Machine Learning in Neural Engineering

Department Empirical Inference
Max Planck Institute for Intelligent Systems


Brain-Computer Interfacing in Amyotrophic Lateral Sclerosis

While most healthy subjects are nowadays capable of operating a BCI that enables basic communication, those that stand to benefit most from this technology, e.g., patients in late stages of amyotrophic lateral sclerosis (ALS), remain incapable of utilising a BCI. Furthermore, even subjects that are in principle capable of operating a BCI show a large variation in performance over the course of an experimental session. These factors impede a successful translation of BCI research into clinical and home use.

In order to realise reliable BCI-based communication, we first need to understand the neuro-physiological causes of across- as well as within-subject performance variations in patient populations.
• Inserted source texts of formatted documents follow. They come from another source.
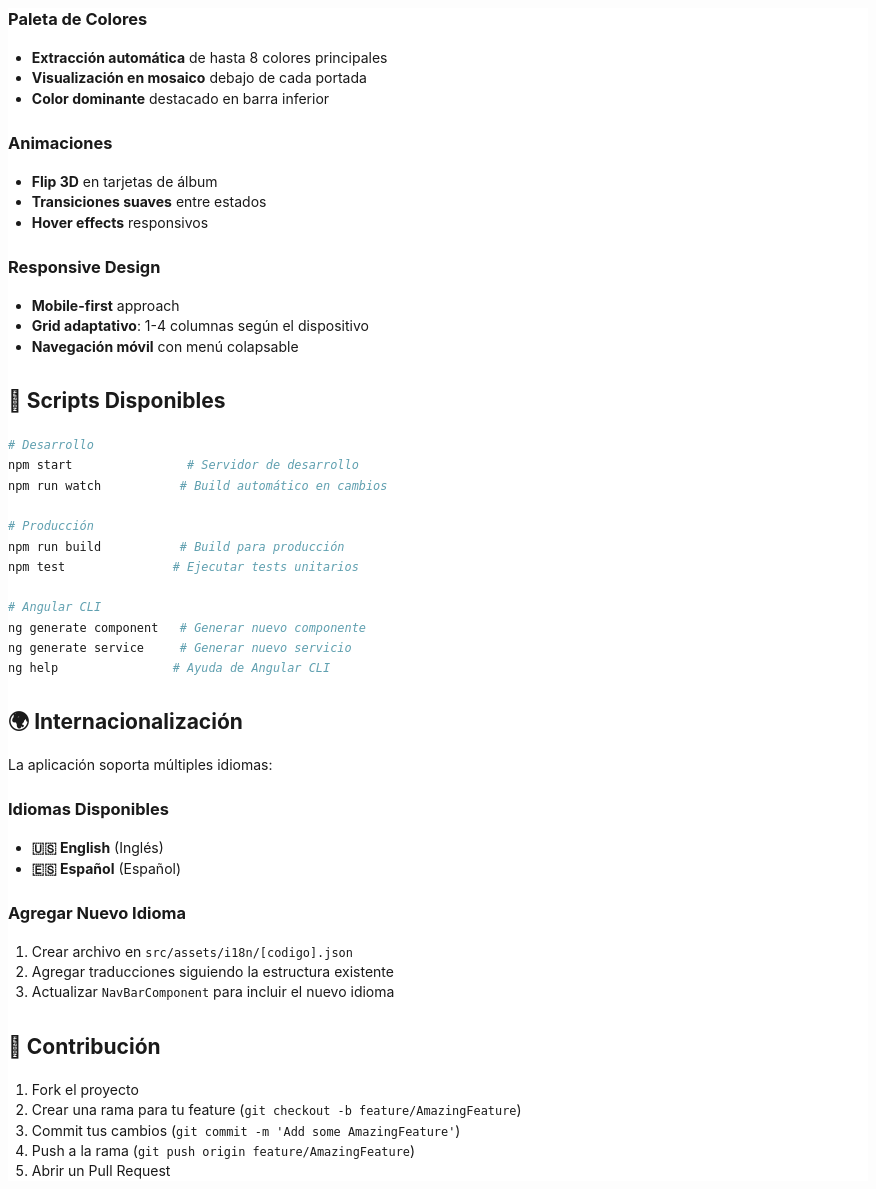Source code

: ### Paleta de Colores
- **Extracción automática** de hasta 8 colores principales
- **Visualización en mosaico** debajo de cada portada
- **Color dominante** destacado en barra inferior

### Animaciones
- **Flip 3D** en tarjetas de álbum
- **Transiciones suaves** entre estados
- **Hover effects** responsivos

### Responsive Design
- **Mobile-first** approach
- **Grid adaptativo**: 1-4 columnas según el dispositivo
- **Navegación móvil** con menú colapsable

## 🔧 Scripts Disponibles

```bash
# Desarrollo
npm start                # Servidor de desarrollo
npm run watch           # Build automático en cambios

# Producción
npm run build           # Build para producción
npm test               # Ejecutar tests unitarios

# Angular CLI
ng generate component   # Generar nuevo componente
ng generate service     # Generar nuevo servicio
ng help                # Ayuda de Angular CLI
```

## 🌍 Internacionalización

La aplicación soporta múltiples idiomas:

### Idiomas Disponibles
- **🇺🇸 English** (Inglés)
- **🇪🇸 Español** (Español)

### Agregar Nuevo Idioma
1. Crear archivo en `src/assets/i18n/[codigo].json`
2. Agregar traducciones siguiendo la estructura existente
3. Actualizar `NavBarComponent` para incluir el nuevo idioma

## 🤝 Contribución

1. Fork el proyecto
2. Crear una rama para tu feature (`git checkout -b feature/AmazingFeature`)
3. Commit tus cambios (`git commit -m 'Add some AmazingFeature'`)
4. Push a la rama (`git push origin feature/AmazingFeature`)
5. Abrir un Pull Request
These insights can then be used to design new BCI systems that are robust to such variations and may enable BCI-based communication for severely paralysed patients in late stages of ALS. Accordingly, we use causal inference methods to investigate how brain regions interact in order to solve BCI-related tasks. We are particularly interested in the role of gamma-oscillations for information processing in the brain and their relevance for BCIs. This project has been awarded with the BCI Award 2011.

More details on this work can be found in the following selected publications:

Self-Regulation of Brain Rhythms in the Precuneus: A Novel BCI Paradigm for Patients with ALS (Journal of Neural Engineering, 2016) Two ALS patients reliably communicated with a BCI based on self-regulation of brain rhythms in the precuneus (resulting in the scalp topography shown to the left) over the course of 1.5 years.


A Brain-Computer Interface Based on Self-Regulation of Gamma-Oscillations in the Superior Parietal Cortex (Journal of Neural Engineering, 2014) Healthy subjects and one locked-in ALS patient learned to self-regulate the power of gamma-oscillations in superior parietal cortex by alternating between states of focused attention and relaxed wakefulness.


High Gamma-Power Predicts Performance in Sensorimotor-Rhythm Brain-Computer Interfaces (Journal of Neural Engineering, 2012) Differences in gamma-power between two fronto-parietal networks predict performance in a motor-imagery BCI on a trial-to-trial basis.


Causal Influence of Gamma-Oscillations on the Sensorimotor-Rhythm (NeuroImage, 2011) Distributed gamma-range oscillations have a causal influence on a subject's capability to modulate the sensorimotor-rhythm by means of motor-imagery.